## [抜粋本文]
--------------------

米吉 新作での見得の使い方は実は非常に難しいと聞いています。父(中村歌六)は(市川)猿翁のおじさまのスーパー歌舞伎や復活狂言によく出ておりましたが、その父が言うには「てっとり早く歌舞伎っぽくするにはツケを打つこと(舞台上手[かみて]に置かれた、「ツケ板」とよばれる板に四角柱の木を打ちつけて効果音を出す歌舞伎ならではの演出)」なんだそうです。

ただ、出てきては見得、少し戦っては見得、最後も見得と、見得に頼りすぎるのも考えものではあるんですよね。

── ツケの効果が薄まってしまいますね。

米吉 その通りです。見得といえばよく映像の「クローズアップ」という手法にたとえられますよね。そのクローズアップを連続で使っても効果ないですよね。連続で使って効果があるのはドラマ『半沢直樹』くらい(笑)。

父は新作で自分の場面を作っていくとき「ここは、見得要らないです」と、逆に見得を取り除くことが多かったんですって。過ぎたるは及ばざるが如しとでも言いましょうか、使い所が重要なんだと思います。

ツケのような生音は、新しいものを作るときにはすごく大切で、大きな演出効果を持つ、心強い武器でもあります。だからこそ、効果的に、見せ場にできるようにしなくてはいけませんよね。何ていうのかな、作品の中で見得がイキイキと存在しているような。

そもそも僕は女方ですからふだんはほとんど見得はしませんので、今回はこれまでの人生でもっとも見得をする一か月になると思います(笑)。

── そして宙乗りも初めてですね。メーヴェでの宙乗り、歌舞伎座での宙乗り。心の準備はいかがですか。

米吉 これはもうやってみないと何もわからないので、菊之助のおにいさんに伺いながら、挑戦していきます。それと宙乗りに関して、勝手ながら個人的に感じていることもひとつあるんです。

序盤でナウシカの気持ちが怒りに包まれた時、その姿を赤い目のときの王蟲のようだとユパが評するところが原作にはあるんですね。王蟲は青い目の時は穏やかですが、怒ったときは赤い目になり、制御できずに突き進んでしまう。それと同じだ、と。優しくて強いナウシカですが、怒りを抱くと我を忘れて突っ走ってしまう。そうした狂気のようなものをもっている自分を、どこか恐れているところもあるんだと思うんです。

そんなナウシカがクシャナという存在や戦争を通して、矛盾ばかりの現実に巻き込まれていく。自分の手を血で汚さなくてはいけなくもなる。それでも仲間の助けや様々な力を取り込みながら、クシャナともどこか通じあい、お互いの道を歩み始める。それが今回のクライマックスになるんですけど…。もう、ほんとにすごくおおげさに、生意気に言ってしまえば……。

── ぜひおっしゃってください!

米吉 宙乗りという演出が、辛いことがあっても人は前に進んでいかなきゃいけないというナウシカの気持ちや、ある種の解放感、そして観ている方のカタルシスへと結び付けられればいいなと思っているんです。

── これはもうきっと素敵なクライマックスになりますね!

--------------------

## [データの内容]

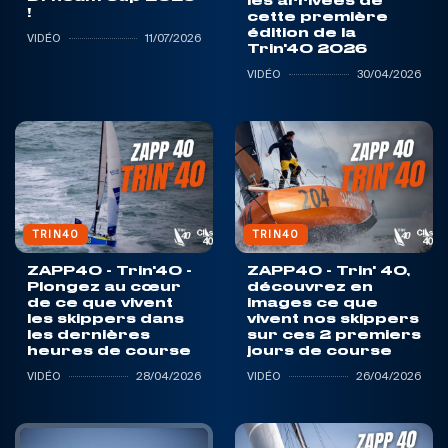
les arrivées de
!
cette première
édition de la
VIDÉO
11/07/2026
Trin'40 2026
VIDÉO
30/04/2026
TRIN40
TRIN40
ZAPP40 - Trin'40 -
ZAPP40 - Trin' 40,
Plongez au cœur
découvrez en
de ce que vivent
images ce que
les skippers dans
vivent nos skippers
les dernières
sur ces 2 premiers
heures de course
jours de course
VIDÉO
28/04/2026
VIDÉO
26/04/2026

--------------------

## [必要な作業]
歌舞伎版ナウシカの対談を、最後の発言の後から書き進めてください。 項目は歌舞伎版ナウシカの対談とは別の資料です。

## [回答欄]
経験の積み重ねで、原作も超えられる

── 先ほどもお名前が出ましたが、お父様の(中村)歌六さんは初演ではヴ王を勤められました。原作とまた違ったイメージでとても素敵でした。

米吉 肥え太った醜い、嫌な感じのおじさんの役だったはずが、いつの間にか信長みたいなものすごくカッコイイこしらえになっていました。勝手に変えちゃってよくジブリさんに怒られなかったな(笑)。大叔父の萬屋錦之助が信長を演ったときの写真を床山さんに見せて、「こういう鬘にして」と注文してましたよ。

── 原作を越えちゃっていましたね。

米吉 新作をいくつも作ってきた場数のある人は違うなと思いました。「三月大歌舞伎」の『新・三国志』で孫権を勤めていた(中村)福之助君から聞きましたが、この孫権は以前に父が演った役なんです。福之助君は周りからやたらと「衣裳が重いから大変だよ」「動きにくいよ」と言われていたのに、実際に衣裳を着けたら「全然、軽くて動きやすかった」と。疑問に思っていたら衣裳さんが「初演のときに歌六さんが上手に直されたんですよ」と教えてくれたんですって。分かっているんです、あの人は。どうしたら軽くて楽に動きやすくなるか。逆に「こういう部分は要らない」と取ってしまえる。原作を変えてしまえる。なのに、より歌舞伎に近づける力、カッコよくできる経験があるんです。すごいなって思います。

── 初演では米吉さんはケチャでした。

米吉 まだ3年前なのにすごく懐かしいんですよね。初演の台本の表紙が歌舞伎では珍しくキラキラとしたラメ地にポスターと同じ筆文字の題字が入った、それは豪華なものだったことを思い出しました。その台本に毎日毎日改訂が加わったことも。そして最終的にはその台本はほとんど変わってしまって、あまり使わなかったことも(笑)。

『風の谷のナウシカ』初演(2019年)より、ケチャを演じる米吉さん 写真提供:松竹(株)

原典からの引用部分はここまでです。